** Exercise prompt **
Put the lines below into a numbered list, omitting any blank lines.

(Lines from a collection)
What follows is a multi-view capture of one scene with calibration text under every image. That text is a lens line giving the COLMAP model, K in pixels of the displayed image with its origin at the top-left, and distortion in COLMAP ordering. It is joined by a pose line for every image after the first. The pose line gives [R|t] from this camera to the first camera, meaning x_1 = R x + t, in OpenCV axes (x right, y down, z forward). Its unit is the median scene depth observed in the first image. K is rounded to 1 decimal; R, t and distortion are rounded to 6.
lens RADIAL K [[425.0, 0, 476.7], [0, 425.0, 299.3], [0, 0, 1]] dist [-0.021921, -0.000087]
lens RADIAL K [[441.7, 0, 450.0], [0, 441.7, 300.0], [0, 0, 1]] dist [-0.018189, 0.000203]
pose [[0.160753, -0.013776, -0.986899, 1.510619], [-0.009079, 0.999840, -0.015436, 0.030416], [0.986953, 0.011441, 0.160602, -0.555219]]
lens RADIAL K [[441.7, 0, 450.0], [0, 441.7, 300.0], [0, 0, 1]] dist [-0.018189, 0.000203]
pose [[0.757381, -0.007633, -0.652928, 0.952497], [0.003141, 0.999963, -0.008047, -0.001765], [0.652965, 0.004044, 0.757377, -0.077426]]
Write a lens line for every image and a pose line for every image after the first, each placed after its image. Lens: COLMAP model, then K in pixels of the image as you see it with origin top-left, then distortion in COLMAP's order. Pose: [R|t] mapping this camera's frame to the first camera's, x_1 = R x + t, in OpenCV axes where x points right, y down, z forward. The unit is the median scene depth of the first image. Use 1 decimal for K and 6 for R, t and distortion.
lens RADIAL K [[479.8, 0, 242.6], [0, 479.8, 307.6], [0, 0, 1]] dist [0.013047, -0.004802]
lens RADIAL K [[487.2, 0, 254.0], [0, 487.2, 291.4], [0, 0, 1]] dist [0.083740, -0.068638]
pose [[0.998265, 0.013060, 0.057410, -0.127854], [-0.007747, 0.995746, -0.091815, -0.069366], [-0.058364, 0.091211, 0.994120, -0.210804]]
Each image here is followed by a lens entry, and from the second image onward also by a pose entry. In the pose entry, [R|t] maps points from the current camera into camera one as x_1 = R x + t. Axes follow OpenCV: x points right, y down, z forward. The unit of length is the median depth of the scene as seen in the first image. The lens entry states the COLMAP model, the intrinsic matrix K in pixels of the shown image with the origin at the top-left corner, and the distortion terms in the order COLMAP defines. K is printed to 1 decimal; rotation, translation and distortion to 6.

** Output of the exercise **
1. What follows is a multi-view capture of one scene with calibration text under every image. That text is a lens line giving the COLMAP model, K in pixels of the displayed image with its origin at the top-left, and distortion in COLMAP ordering. It is joined by a pose line for every image after the first. The pose line gives [R|t] from this camera to the first camera, meaning x_1 = R x + t, in OpenCV axes (x right, y down, z forward). Its unit is the median scene depth observed in the first image. K is rounded to 1 decimal; R, t and distortion are rounded to 6.
2. lens RADIAL K [[425.0, 0, 476.7], [0, 425.0, 299.3], [0, 0, 1]] dist [-0.021921, -0.000087]
3. lens RADIAL K [[441.7, 0, 450.0], [0, 441.7, 300.0], [0, 0, 1]] dist [-0.018189, 0.000203]
4. pose [[0.160753, -0.013776, -0.986899, 1.510619], [-0.009079, 0.999840, -0.015436, 0.030416], [0.986953, 0.011441, 0.160602, -0.555219]]
5. lens RADIAL K [[441.7, 0, 450.0], [0, 441.7, 300.0], [0, 0, 1]] dist [-0.018189, 0.000203]
6. pose [[0.757381, -0.007633, -0.652928, 0.952497], [0.003141, 0.999963, -0.008047, -0.001765], [0.652965, 0.004044, 0.757377, -0.077426]]
7. Write a lens line for every image and a pose line for every image after the first, each placed after its image. Lens: COLMAP model, then K in pixels of the image as you see it with origin top-left, then distortion in COLMAP's order. Pose: [R|t] mapping this camera's frame to the first camera's, x_1 = R x + t, in OpenCV axes where x points right, y down, z forward. The unit is the median scene depth of the first image. Use 1 decimal for K and 6 for R, t and distortion.
8. lens RADIAL K [[479.8, 0, 242.6], [0, 479.8, 307.6], [0, 0, 1]] dist [0.013047, -0.004802]
9. lens RADIAL K [[487.2, 0, 254.0], [0, 487.2, 291.4], [0, 0, 1]] dist [0.083740, -0.068638]
10. pose [[0.998265, 0.013060, 0.057410, -0.127854], [-0.007747, 0.995746, -0.091815, -0.069366], [-0.058364, 0.091211, 0.994120, -0.210804]]
11. Each image here is followed by a lens entry, and from the second image onward also by a pose entry. In the pose entry, [R|t] maps points from the current camera into camera one as x_1 = R x + t. Axes follow OpenCV: x points right, y down, z forward. The unit of length is the median depth of the scene as seen in the first image. The lens entry states the COLMAP model, the intrinsic matrix K in pixels of the shown image with the origin at the top-left corner, and the distortion terms in the order COLMAP defines. K is printed to 1 decimal; rotation, translation and distortion to 6.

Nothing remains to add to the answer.